As tensions between the US and its trading partners start to hit economic activity worldwide, the International Monetary Fund (IMF) has said the global economy is now expected to grow at 3.7 per cent this year and next year — down 0.2 percentage points from an earlier forecast.
In its latest World Economic Outlook – a report published each year in April and October – the IMF has also revised downwards its 2018 and 2019 growth projections for the vast majority of the 23 countries of emerging Europe. Only Bosnia and Herzegovina, Kosovo, Macedonia, Serbia, Slovakia and Azerbaijan are now expected to see higher growth in 2019 than they experienced in 2017.
Romania, which recorded the emerging European region’s (and indeed EU’s) highest rate of growth in 2017, 6.9 per cent is now predicted to be overtaken by Poland in 2018. The IMF has revised Romania’s growth prediction down to four per cent for 2018, and 3.4 per cent in 2019. Poland’s economy is forecast to grow by a slightly slower 4.4 per cent in 2018 (down from 4.6 per cent in 2017), before slowing even further to 3.5 per cent in 2019. The report identifies demographic issues – and the subsequent shortage of labour – as a problem for further Polish growth.
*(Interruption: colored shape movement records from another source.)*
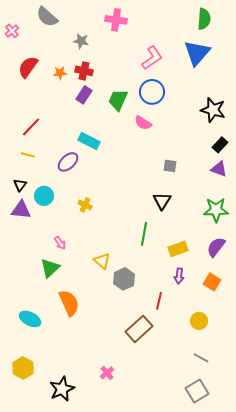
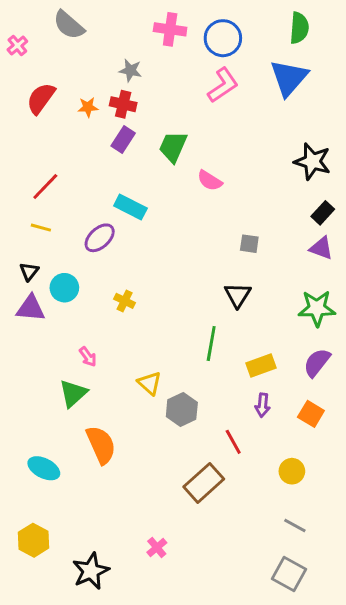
gray star: (81, 41) -> (130, 70), moved
blue circle: (152, 92) -> (223, 38), moved
red line: (159, 301) -> (233, 442), turned -42
gray square: (197, 391) -> (289, 574), turned -30

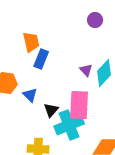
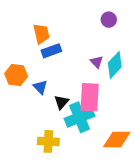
purple circle: (95, 20) -> (109, 20), moved
blue rectangle: (41, 59) -> (51, 51), turned 48

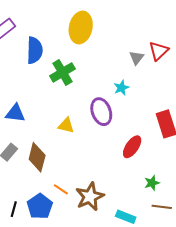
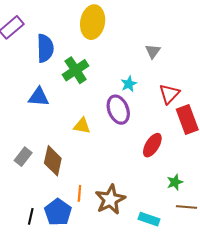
red triangle: (159, 51) -> (169, 94), moved
cyan star: (121, 88) -> (129, 84), moved
blue triangle: (15, 113) -> (39, 97), moved
orange line: (61, 189) -> (79, 193), turned 63

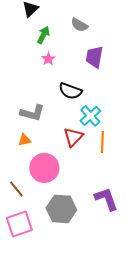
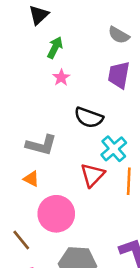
gray semicircle: (79, 25) -> (119, 35), moved
orange triangle: (24, 140) -> (31, 179), turned 40

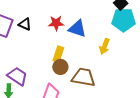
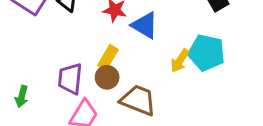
cyan pentagon: (124, 20) -> (206, 53), moved
purple trapezoid: (17, 76) -> (70, 79), moved, turned -130

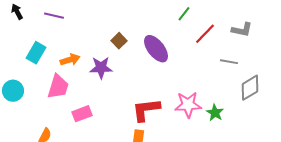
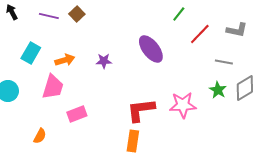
brown square: (119, 41) -> (77, 14), moved
purple star: (101, 68) -> (104, 61), moved, size x0.7
green star: (215, 113) -> (218, 90), moved

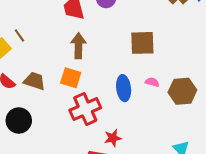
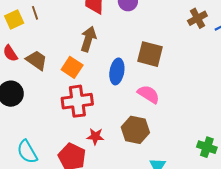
pink semicircle: (152, 82) -> (149, 94), size x1.6
blue ellipse: (124, 88) -> (117, 71), moved
brown hexagon: (182, 91) -> (135, 130), moved

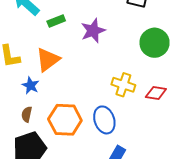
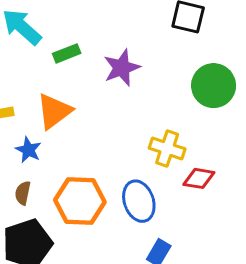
red diamond: (156, 93) -> (199, 178), moved

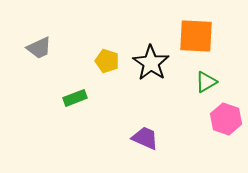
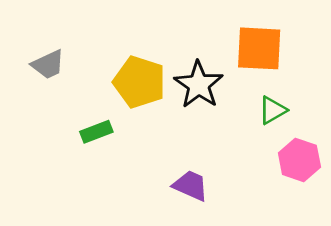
yellow pentagon: (107, 61) -> (139, 82), size x1.6

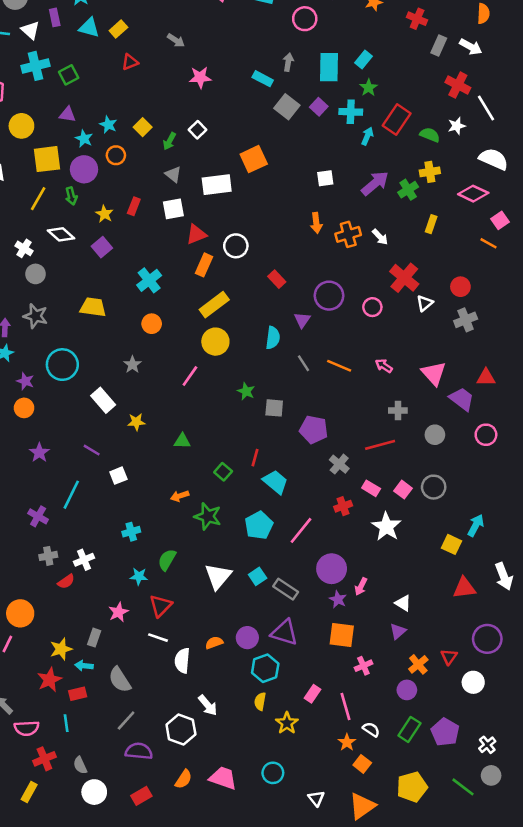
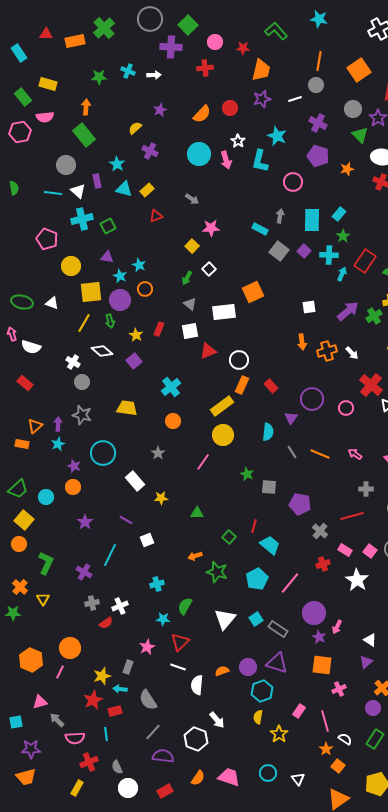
yellow square: (143, 127) -> (192, 246), moved
orange rectangle: (204, 265) -> (242, 385), moved
white triangle: (316, 798) -> (298, 779), moved

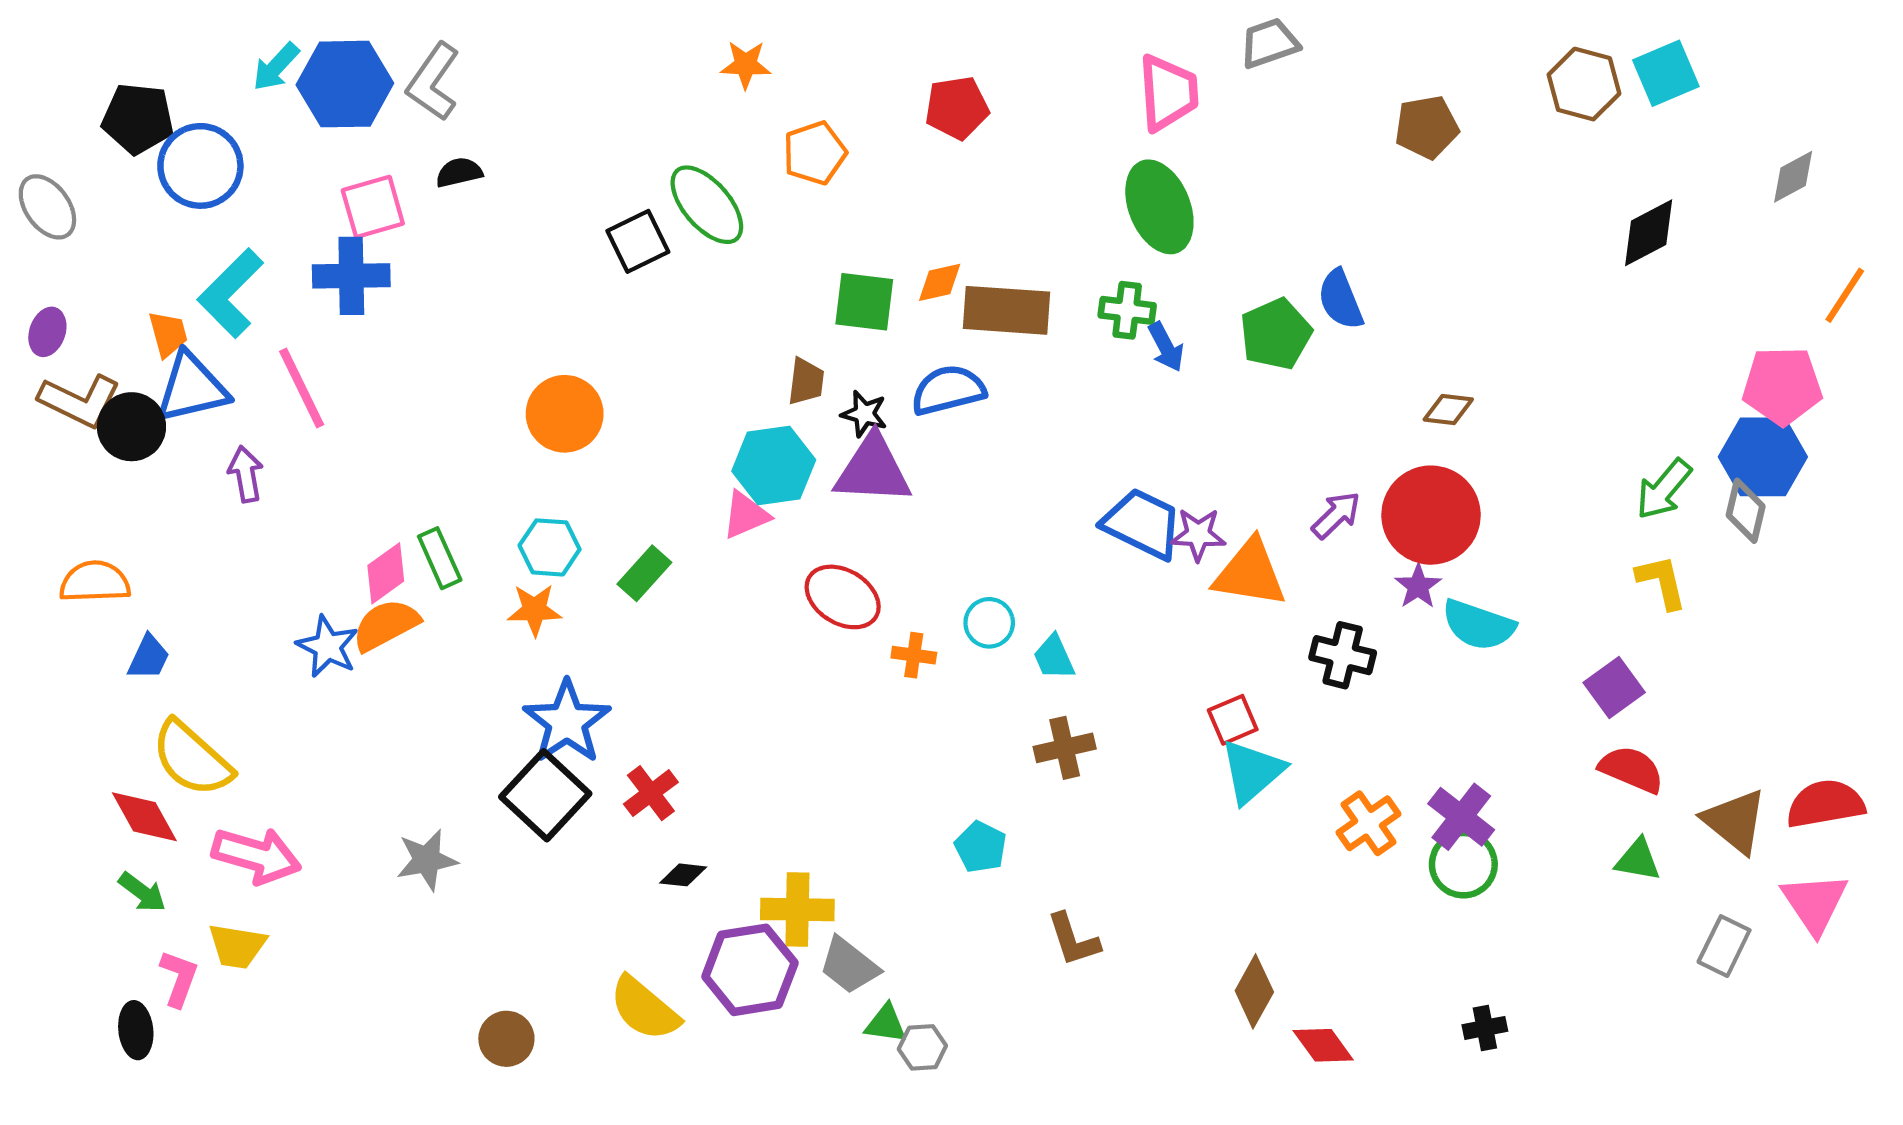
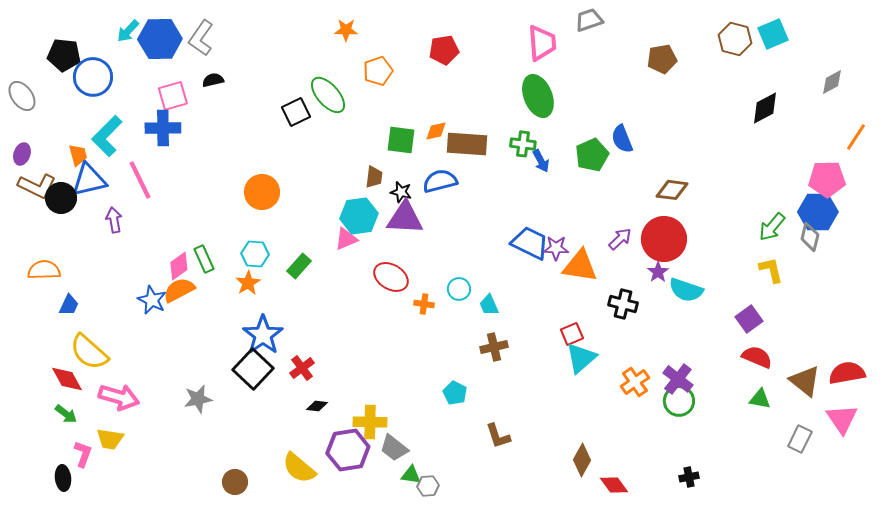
brown diamond: (1448, 409) -> (672, 190), size x1.4
orange star: (534, 610) -> (248, 283), turned -30

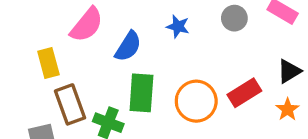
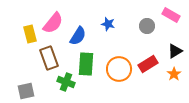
gray circle: (234, 18) -> (147, 26), moved
yellow rectangle: (48, 63) -> (30, 34), moved
brown rectangle: (70, 104) -> (49, 58), moved

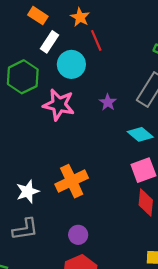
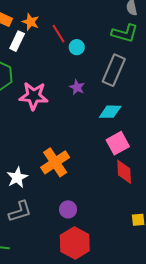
orange star: (80, 17) -> (31, 22), moved
cyan circle: (71, 64) -> (77, 47), moved, size x0.6
cyan diamond: (140, 134) -> (110, 112), turned -30

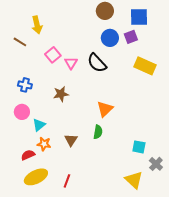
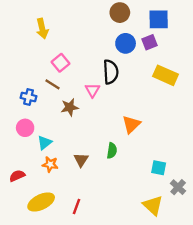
brown line: (20, 42) -> (52, 84), moved
pink triangle: (71, 63) -> (92, 90), moved
black semicircle: (97, 63) -> (111, 72), turned -140
orange triangle: (105, 109) -> (131, 124), moved
red semicircle: (28, 155) -> (17, 176), moved

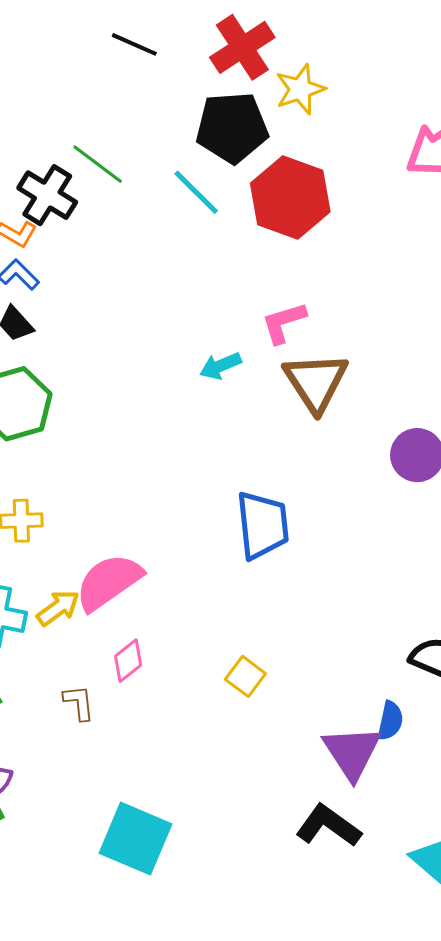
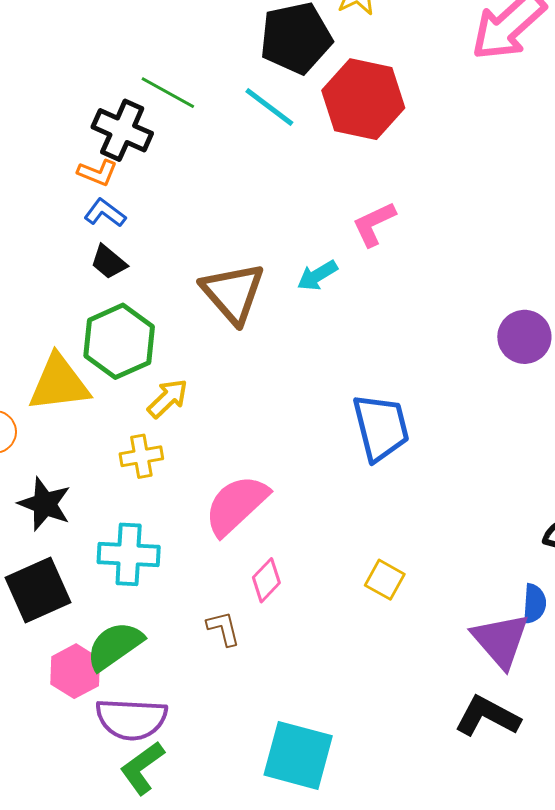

“Romania’s economy grew at a robust 6.9 per cent in 2017 on fiscal stimulus and strong external demand,” reads the report. “Growth is expected to decline to 4 per cent in 2018 and further to 3.4 per cent in 2019 (1.1 and 0.1 percentage points lower than in the April 2018 WEO) as the stimulus moderates. Poland is in a strong cyclical upswing, with growth projected at 4.4 per cent in 2018 (revised up by 0.3 percentage point since the April 2018 WEO, reflecting stronger-than-expected investment growth), though it is expected to moderate to 3.5 per cent in 2019 and 2.8 per cent in the medium term, held back by adverse demographics and structural bottlenecks.”